For Jacobson and her partners, it was important to show customers how they were supporting the staff at Thamee and not shuffle the health care costs into food and drinks. She wants the restaurant to be a disruptor that helps mold the national conversation. She says Thamee already pays non-tipped employees $15 an hour, a dollar over the minimum wage. Thamee already has to deal with the stigma of prices people expect to pay for non-European food, she says, and hidden costs add up for employers.

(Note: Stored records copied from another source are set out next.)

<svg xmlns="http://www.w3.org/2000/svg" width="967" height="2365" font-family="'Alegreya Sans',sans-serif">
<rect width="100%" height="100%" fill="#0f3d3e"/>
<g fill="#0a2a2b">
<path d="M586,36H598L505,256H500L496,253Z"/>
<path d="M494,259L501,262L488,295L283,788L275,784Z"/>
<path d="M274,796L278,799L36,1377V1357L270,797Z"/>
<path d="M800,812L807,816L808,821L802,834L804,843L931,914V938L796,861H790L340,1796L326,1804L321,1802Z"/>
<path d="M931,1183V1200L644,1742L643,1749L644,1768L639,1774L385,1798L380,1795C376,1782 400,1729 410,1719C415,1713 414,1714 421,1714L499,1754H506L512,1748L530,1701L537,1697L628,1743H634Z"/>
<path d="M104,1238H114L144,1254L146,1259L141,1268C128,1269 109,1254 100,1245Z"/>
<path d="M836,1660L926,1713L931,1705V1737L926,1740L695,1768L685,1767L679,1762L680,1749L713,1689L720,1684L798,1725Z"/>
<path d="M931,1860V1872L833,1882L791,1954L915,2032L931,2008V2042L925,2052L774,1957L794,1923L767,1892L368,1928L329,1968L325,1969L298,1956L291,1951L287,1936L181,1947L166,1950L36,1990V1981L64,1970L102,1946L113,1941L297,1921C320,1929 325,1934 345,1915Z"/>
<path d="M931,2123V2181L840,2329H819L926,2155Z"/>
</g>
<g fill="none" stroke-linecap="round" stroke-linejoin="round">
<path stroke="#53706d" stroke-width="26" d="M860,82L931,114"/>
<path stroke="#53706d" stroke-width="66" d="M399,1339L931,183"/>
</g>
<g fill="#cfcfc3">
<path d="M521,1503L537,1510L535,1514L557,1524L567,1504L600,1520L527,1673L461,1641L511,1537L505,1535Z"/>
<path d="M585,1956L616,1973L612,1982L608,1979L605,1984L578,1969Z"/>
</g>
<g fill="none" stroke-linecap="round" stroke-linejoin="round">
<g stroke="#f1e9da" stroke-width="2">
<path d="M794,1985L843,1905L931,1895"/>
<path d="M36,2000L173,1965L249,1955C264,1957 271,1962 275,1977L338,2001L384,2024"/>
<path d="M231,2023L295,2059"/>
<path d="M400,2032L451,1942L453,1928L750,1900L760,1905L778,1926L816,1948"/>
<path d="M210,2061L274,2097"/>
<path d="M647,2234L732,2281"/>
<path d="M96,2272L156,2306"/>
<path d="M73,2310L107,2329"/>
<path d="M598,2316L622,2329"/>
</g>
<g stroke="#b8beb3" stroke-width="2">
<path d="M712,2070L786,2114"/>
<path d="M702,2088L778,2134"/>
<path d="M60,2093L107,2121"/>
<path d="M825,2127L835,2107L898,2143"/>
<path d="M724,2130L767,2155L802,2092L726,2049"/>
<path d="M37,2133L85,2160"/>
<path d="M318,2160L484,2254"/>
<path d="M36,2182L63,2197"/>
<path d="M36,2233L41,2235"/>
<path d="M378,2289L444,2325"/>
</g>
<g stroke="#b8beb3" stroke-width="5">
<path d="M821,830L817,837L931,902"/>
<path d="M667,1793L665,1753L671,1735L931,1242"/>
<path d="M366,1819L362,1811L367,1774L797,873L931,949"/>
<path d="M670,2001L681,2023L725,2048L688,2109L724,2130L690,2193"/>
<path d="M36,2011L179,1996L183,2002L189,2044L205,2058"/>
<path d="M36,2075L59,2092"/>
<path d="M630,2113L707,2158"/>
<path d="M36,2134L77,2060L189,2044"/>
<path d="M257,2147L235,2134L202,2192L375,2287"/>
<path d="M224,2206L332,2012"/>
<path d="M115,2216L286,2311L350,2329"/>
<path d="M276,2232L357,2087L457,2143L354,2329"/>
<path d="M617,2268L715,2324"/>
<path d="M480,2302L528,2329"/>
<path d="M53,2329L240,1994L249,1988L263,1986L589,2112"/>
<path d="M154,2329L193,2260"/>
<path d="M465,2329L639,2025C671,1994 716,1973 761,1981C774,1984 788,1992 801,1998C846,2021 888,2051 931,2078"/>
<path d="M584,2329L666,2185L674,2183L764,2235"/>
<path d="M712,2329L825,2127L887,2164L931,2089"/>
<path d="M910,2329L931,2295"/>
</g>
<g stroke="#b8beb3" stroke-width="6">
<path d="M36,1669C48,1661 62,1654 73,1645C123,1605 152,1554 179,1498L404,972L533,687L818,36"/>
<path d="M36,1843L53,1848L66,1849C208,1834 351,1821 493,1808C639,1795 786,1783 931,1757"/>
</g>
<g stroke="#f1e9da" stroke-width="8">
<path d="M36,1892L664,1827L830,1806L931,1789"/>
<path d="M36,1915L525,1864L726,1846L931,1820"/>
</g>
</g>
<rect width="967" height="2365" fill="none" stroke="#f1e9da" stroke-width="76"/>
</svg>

She says the restaurant has hired cooks from D.C. Central Kitchen, the nonprofit that trains formerly homeless and unemployed people how to become professional cooks, and she doesn’t want to see those people leave for hotel jobs because those are the only employers that offer a sustainable career.
Jacobson expects to receive some resistance from customers about the new policy, but she’s not worried about losing business.
“Anyone who would push back against transformation may not want to eat at woman- and immigrant-owned businesses that are going to push for wellness for their team,” she says.
Correction 10/3/2019: Updated to clarify Thamee’s wages.